What is needed: Where a picture appears, skip it and copy everything else in the listing exactly.

Data:
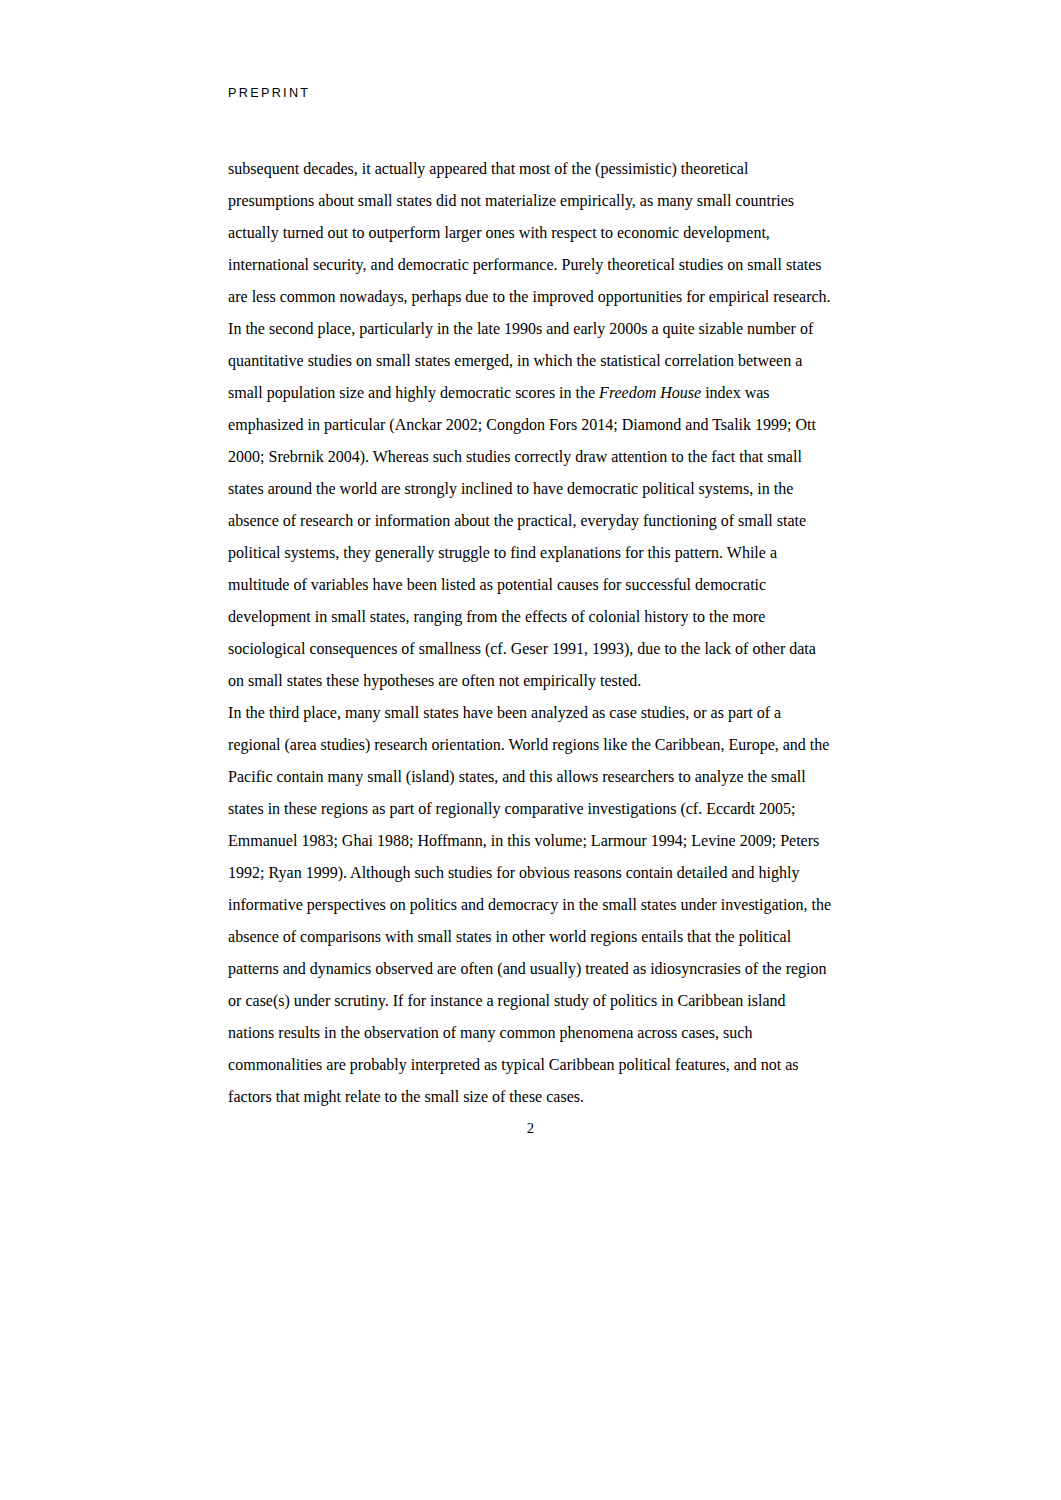PREPRINT
subsequent decades, it actually appeared that most of the (pessimistic) theoretical presumptions about small states did not materialize empirically, as many small countries actually turned out to outperform larger ones with respect to economic development, international security, and democratic performance. Purely theoretical studies on small states are less common nowadays, perhaps due to the improved opportunities for empirical research. In the second place, particularly in the late 1990s and early 2000s a quite sizable number of quantitative studies on small states emerged, in which the statistical correlation between a small population size and highly democratic scores in the Freedom House index was emphasized in particular (Anckar 2002; Congdon Fors 2014; Diamond and Tsalik 1999; Ott 2000; Srebrnik 2004). Whereas such studies correctly draw attention to the fact that small states around the world are strongly inclined to have democratic political systems, in the absence of research or information about the practical, everyday functioning of small state political systems, they generally struggle to find explanations for this pattern. While a multitude of variables have been listed as potential causes for successful democratic development in small states, ranging from the effects of colonial history to the more sociological consequences of smallness (cf. Geser 1991, 1993), due to the lack of other data on small states these hypotheses are often not empirically tested.
In the third place, many small states have been analyzed as case studies, or as part of a regional (area studies) research orientation. World regions like the Caribbean, Europe, and the Pacific contain many small (island) states, and this allows researchers to analyze the small states in these regions as part of regionally comparative investigations (cf. Eccardt 2005; Emmanuel 1983; Ghai 1988; Hoffmann, in this volume; Larmour 1994; Levine 2009; Peters 1992; Ryan 1999). Although such studies for obvious reasons contain detailed and highly informative perspectives on politics and democracy in the small states under investigation, the absence of comparisons with small states in other world regions entails that the political patterns and dynamics observed are often (and usually) treated as idiosyncrasies of the region or case(s) under scrutiny. If for instance a regional study of politics in Caribbean island nations results in the observation of many common phenomena across cases, such commonalities are probably interpreted as typical Caribbean political features, and not as factors that might relate to the small size of these cases.
2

Result for this exercise:
PREPRINT
subsequent decades, it actually appeared that most of the (pessimistic) theoretical presumptions about small states did not materialize empirically, as many small countries actually turned out to outperform larger ones with respect to economic development, international security, and democratic performance. Purely theoretical studies on small states are less common nowadays, perhaps due to the improved opportunities for empirical research. In the second place, particularly in the late 1990s and early 2000s a quite sizable number of quantitative studies on small states emerged, in which the statistical correlation between a small population size and highly democratic scores in the Freedom House index was emphasized in particular (Anckar 2002; Congdon Fors 2014; Diamond and Tsalik 1999; Ott 2000; Srebrnik 2004). Whereas such studies correctly draw attention to the fact that small states around the world are strongly inclined to have democratic political systems, in the absence of research or information about the practical, everyday functioning of small state political systems, they generally struggle to find explanations for this pattern. While a multitude of variables have been listed as potential causes for successful democratic development in small states, ranging from the effects of colonial history to the more sociological consequences of smallness (cf. Geser 1991, 1993), due to the lack of other data on small states these hypotheses are often not empirically tested.
In the third place, many small states have been analyzed as case studies, or as part of a regional (area studies) research orientation. World regions like the Caribbean, Europe, and the Pacific contain many small (island) states, and this allows researchers to analyze the small states in these regions as part of regionally comparative investigations (cf. Eccardt 2005; Emmanuel 1983; Ghai 1988; Hoffmann, in this volume; Larmour 1994; Levine 2009; Peters 1992; Ryan 1999). Although such studies for obvious reasons contain detailed and highly informative perspectives on politics and democracy in the small states under investigation, the absence of comparisons with small states in other world regions entails that the political patterns and dynamics observed are often (and usually) treated as idiosyncrasies of the region or case(s) under scrutiny. If for instance a regional study of politics in Caribbean island nations results in the observation of many common phenomena across cases, such commonalities are probably interpreted as typical Caribbean political features, and not as factors that might relate to the small size of these cases.
2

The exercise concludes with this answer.